Human Development Services of Westchester has announced that they are the victim of a cyberattack.
On July 18th, 2025, Human Development Services of Westchester (HDSW), based out of New York, announced they have experienced a data breach. The organization also reported the breach to the Department of Health and Human Services (HHS), stating the breach impacted 501 individuals. This number is likely a placeholder that will be updated when additional information is released.
According to the breach notice, HDSW determined that the breach and suspicious activity were related to an employee's email account.
An investigation determined that unauthorized access had occurred in one employee’s email account between May 19th and May 20th, 2025. Upon discovery, HDSW contained the incident and began a review process to see what information may have been impacted. HDSW stated that the review is ongoing, but the employee likely had access to sensitive information, including healthcare data.

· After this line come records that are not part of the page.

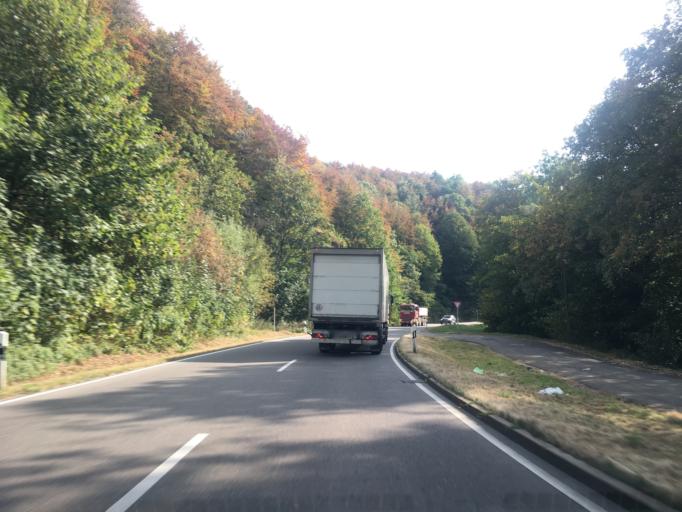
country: DE
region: Baden-Wuerttemberg
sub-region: Tuebingen Region
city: Pfullingen
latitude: 48.4174
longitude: 9.1817
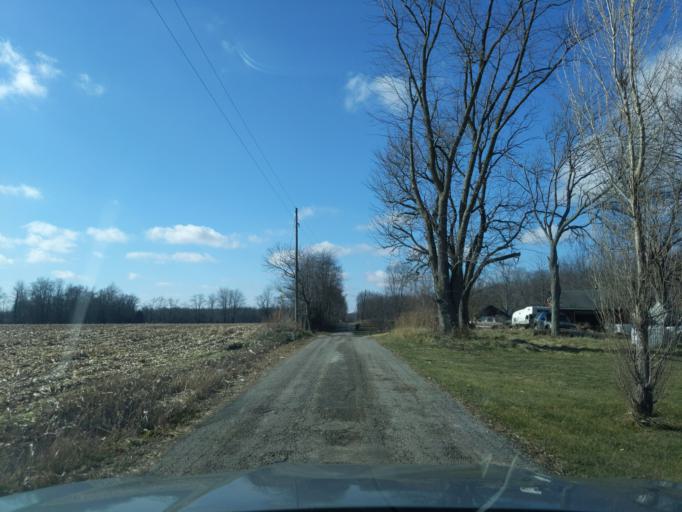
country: US
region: Indiana
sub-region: Decatur County
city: Greensburg
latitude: 39.2409
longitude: -85.4497
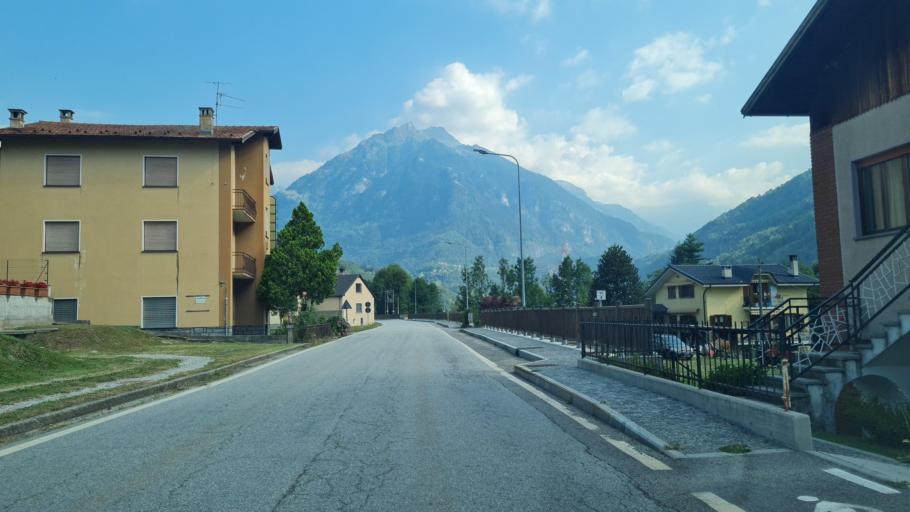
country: IT
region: Piedmont
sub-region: Provincia Verbano-Cusio-Ossola
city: Crodo
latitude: 46.2289
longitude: 8.3251
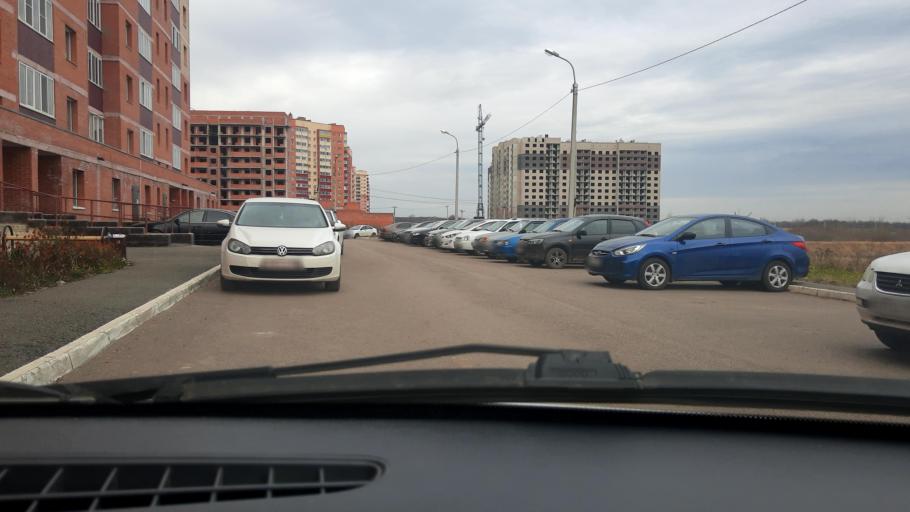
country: RU
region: Bashkortostan
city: Mikhaylovka
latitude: 54.7119
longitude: 55.8481
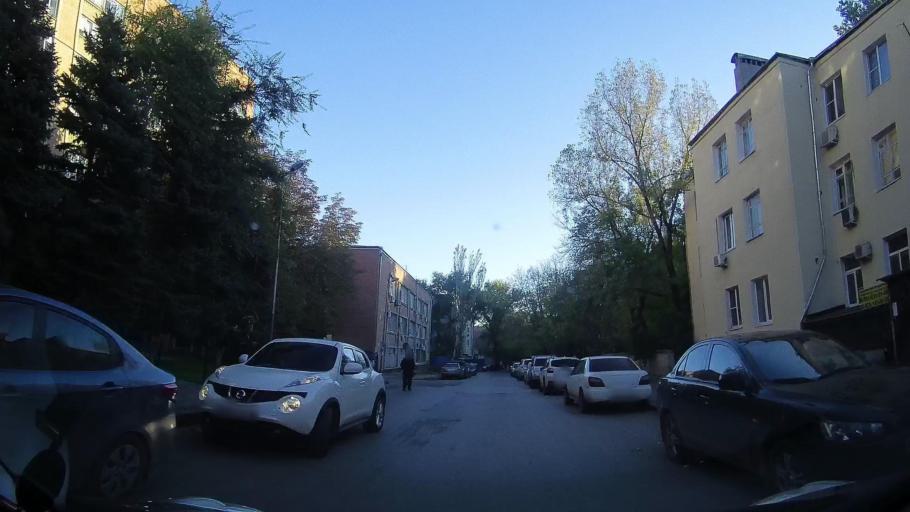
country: RU
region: Rostov
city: Rostov-na-Donu
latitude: 47.2383
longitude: 39.7027
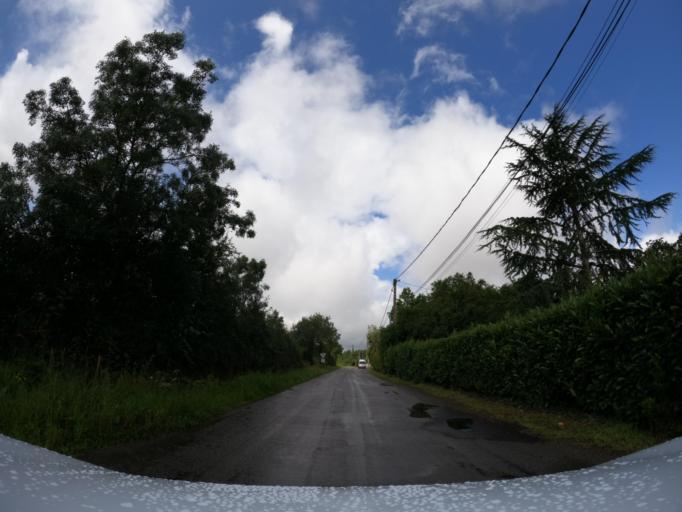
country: FR
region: Pays de la Loire
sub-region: Departement de la Loire-Atlantique
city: Ligne
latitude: 47.3976
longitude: -1.3819
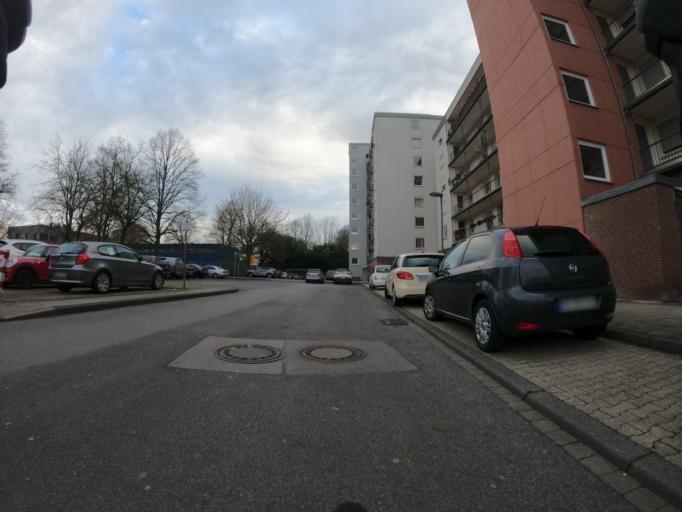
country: DE
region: North Rhine-Westphalia
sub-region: Regierungsbezirk Koln
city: Wurselen
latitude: 50.7544
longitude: 6.1442
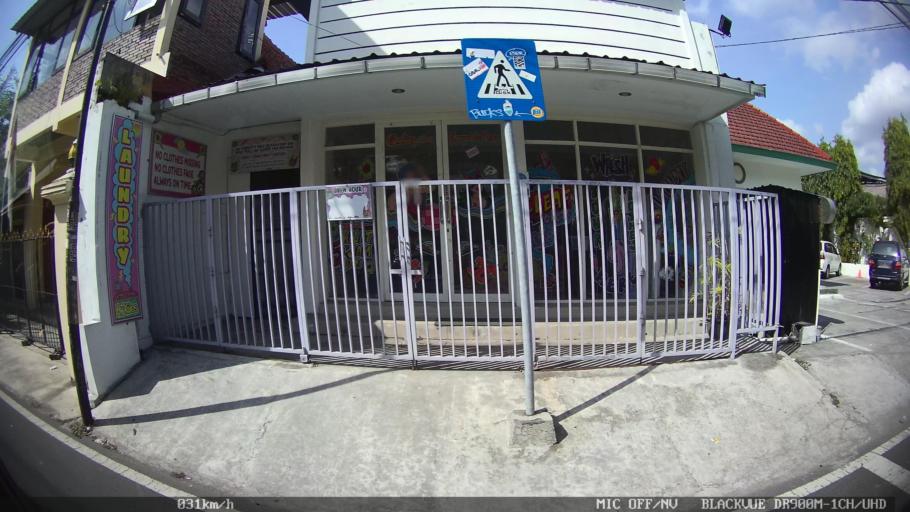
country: ID
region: Daerah Istimewa Yogyakarta
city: Yogyakarta
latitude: -7.8192
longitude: 110.3704
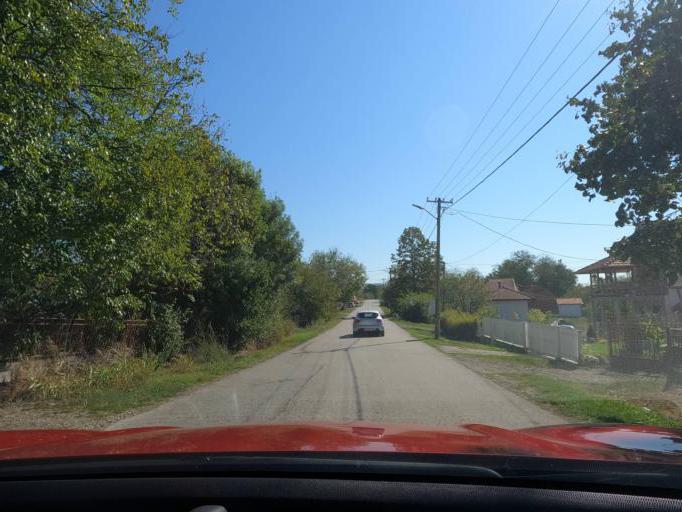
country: RS
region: Central Serbia
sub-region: Raski Okrug
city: Kraljevo
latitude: 43.7537
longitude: 20.6971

HDSW added, “We are currently reviewing our policies and procedures, as well as assessing new cybersecurity tools, to reduce the risk of a similar incident from occurring in the future.
HDSW provides significant assistance to those in need in the Westchester community, including stable housing, employment training, scholarships, and healthcare assistance. When organizations like this are attacked, it can hurt already vulnerable populations who may not be able to receive critical services in a timely manner. Moreover, HDSW is a non-profit organization, and funding towards cybersecurity may be limited. Data breaches linked to email are common, but easily avoided with proper training and tools. Paubox makes it easy to keep inboxes secure by offering the best spam-filtering services and automated encryption, meaning employees don’t have to constantly worry about their email security and can instead focus on helping their community.
Currently, HDSW has stated that the breach impacted 501 individuals. This number is likely a placeholder, as HDSW may still be finalizing numbers, but may have wanted to report the incident to the HHS to avoid any late penalties. The breach number will likely be updated and it’s possible, but not certain, that more information could also be released.
Many cybercrimes are crimes of opportunity, meaning that the size of the organization may not matter to attackers. However, small organizations, especially non-profits, may not necessarily have the funding or expertise to secure their digital environment, making them more prone to attack attempts. Breaches often happen randomly, so every organization should prioritize cybersecurity.